Immagine 1: il mondo materiale. |
La quotidianità è rappresentata da una casa buia, nella quale sono ammassati disordinatamente dei cubi, il cui monotono rigore formale rappresenta il falso ordine imposto al mondo dalle epistemi consuetudinarie, prone all’immanente e alle sue tenaci illusioni. Un omino, che è pur parte – fisicamente – di quel mondo, guarda però fuori, al cielo stellato, che rappresenta ciò che di eterno e luminoso – puramente spirituale – trascende la buia quotidianità, più vero di essa, essa che per l’unica verità si spacciava. Il cielo stellato ispira all’omino l’idea d’una simmetrica struttura circolare, perfetta, cristallina, tutt’altra cosa dai meschini cubi.
Potesse egli trasfondere quell’idea nel mondo materiale! contribuirebbe così al rimetterlo in sesto; e, rimesso in sesto, il mondo procederebbe all’unisono con le armonie mirabili di quel cielo stellato, del mondo atemporale e incorruttibile che è oltre la finestra.
(Certo, uno potrebbe anche non curarsene, tanto morendo si libererà del mondo corruttibile in ogni caso; ma il miglior modo di giocare al videogame della vita è – probabilmente – curarsene, di ciò, con tutta l’anima.)
Immagine 2 (a colori invertiti rispetto al disegno originale): il mondo spirituale. |
In una sorta di spazio a infinite dimensioni, atemporale ed eterno, il cui centro è in ogni punto, le nostre anime – tutte uguali per purezza – vivono tutte interconnesse da filamenti o raggi d’amore inesauribile, in perfetta felicità e armonia.
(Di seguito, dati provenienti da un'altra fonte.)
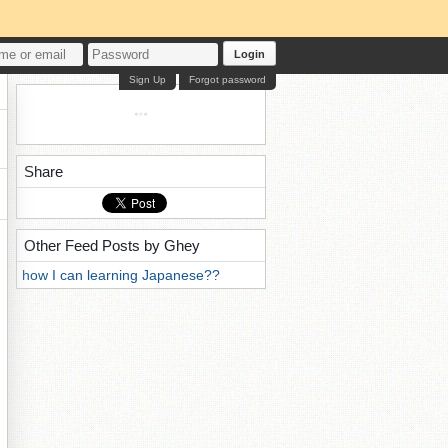
Login
Sign Up
Forgot password
Share
Other Feed Posts by Ghey
how I can learning Japanese??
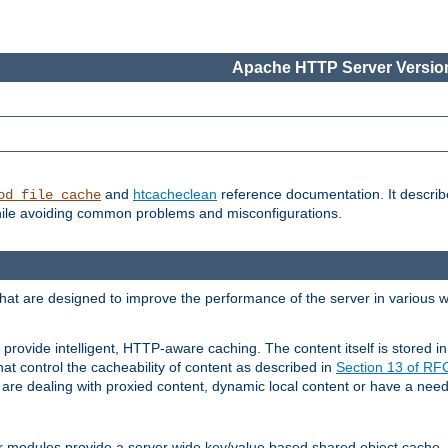
Apache HTTP Server Version
and
htcacheclean
reference documentation. It descri
od_file_cache
while avoiding common problems and misconfigurations.
hat are designed to improve the performance of the server in various 
provide intelligent, HTTP-aware caching. The content itself is stored
at control the cacheability of content as described in
Section 13 of R
re dealing with proxied content, dynamic local content or have a need 
r modules provide a server wide key/value based shared object cache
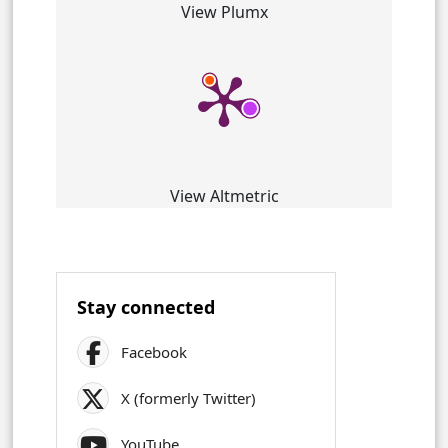
View Plumx
View Altmetric
Stay connected
Facebook
X (formerly Twitter)
YouTube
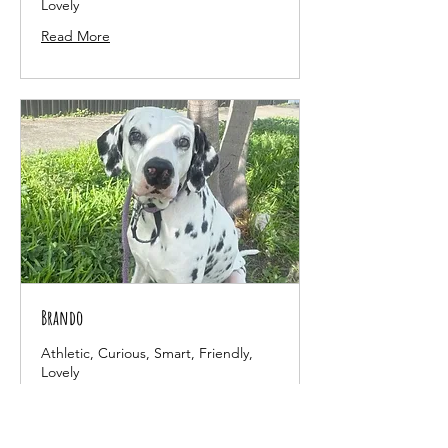
Lovely
Read More
Brando
Athletic, Curious, Smart, Friendly,
Lovely
Read More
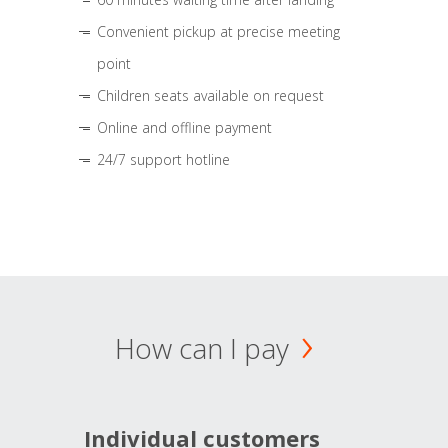
Convenient pickup at precise meeting
point
Children seats available on request
Online and offline payment
24/7 support hotline
How can I pay
Individual customers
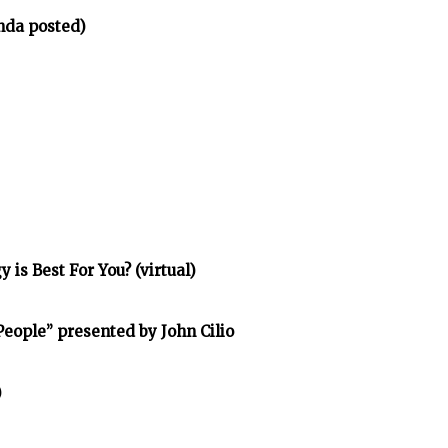
nda posted)
is Best For You? (virtual)
eople” presented by John Cilio
)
Questa realtà (che alla nostra ragione – tranne per intuizione – è inconoscibile, nel momento in cui siamo immersi nel gioco della vita) è il mondo autentico; rispetto a esso, il mondo materiale e temporale ha la consistenza di un sogno, non essendo altro che una sorta di immenso videogame nel quale – tra conflitti e concordie e gioia e pena – le anime giocano a impersonare le più varie creature, in una vasta gamma etico-estetica, volontariamente dimentiche dell’altro – il vero – mondo, in cui esse sono “dèi”.
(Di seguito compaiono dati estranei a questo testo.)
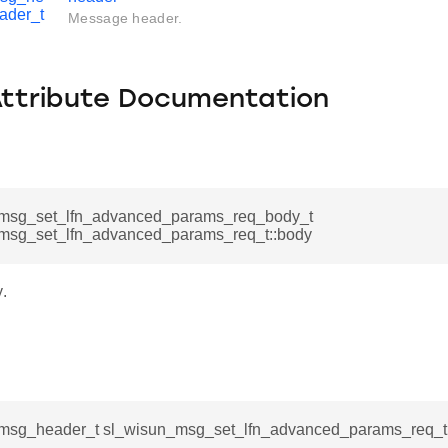
ader_t
Message header.
Attribute Documentation
msg_set_lfn_advanced_params_req_body_t
msg_set_lfn_advanced_params_req_t::body
.
msg_header_t sl_wisun_msg_set_lfn_advanced_params_req_t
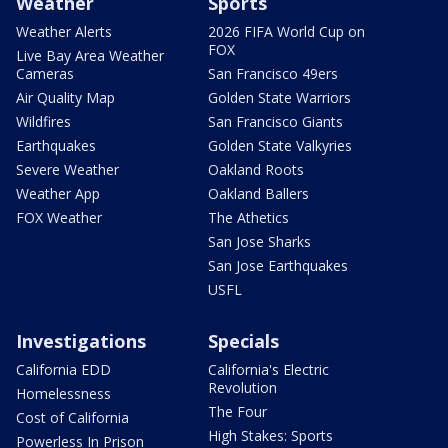
Weather
Sports
Weather Alerts
2026 FIFA World Cup on
FOX
Live Bay Area Weather
Cameras
San Francisco 49ers
Air Quality Map
Golden State Warriors
Wildfires
San Francisco Giants
Earthquakes
Golden State Valkyries
Severe Weather
Oakland Roots
Weather App
Oakland Ballers
FOX Weather
The Athetics
San Jose Sharks
San Jose Earthquakes
USFL
Investigations
Specials
California EDD
California's Electric
Revolution
Homelessness
The Four
Cost of California
High Stakes: Sports
Powerless In Prison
(Quand’anche nel mondo che conosciamo – l’illusorio, benché a trovarci in esso esso ci appaia l’unico concreto – un’anima si incarnasse in un assassino, infine fuori di quell’avatar e del videogame universale essa ritorna ad essere, nel mondo atemporale, un’anima purissima, d’identico splendore delle altre e alle altre interconnessa, nell’infinita rete dell’amore assoluto. Ciò non toglie che il miglior modo di giocare non sia, probabilmente, l’assassinarsi l’un l’altro, ma l’un l’altro abbracciarsi: la perfetta felicità terrena non risulterà essere altro, allora, che quella di strutturarsi – come mondo – isomorficamente al mondo superiore.)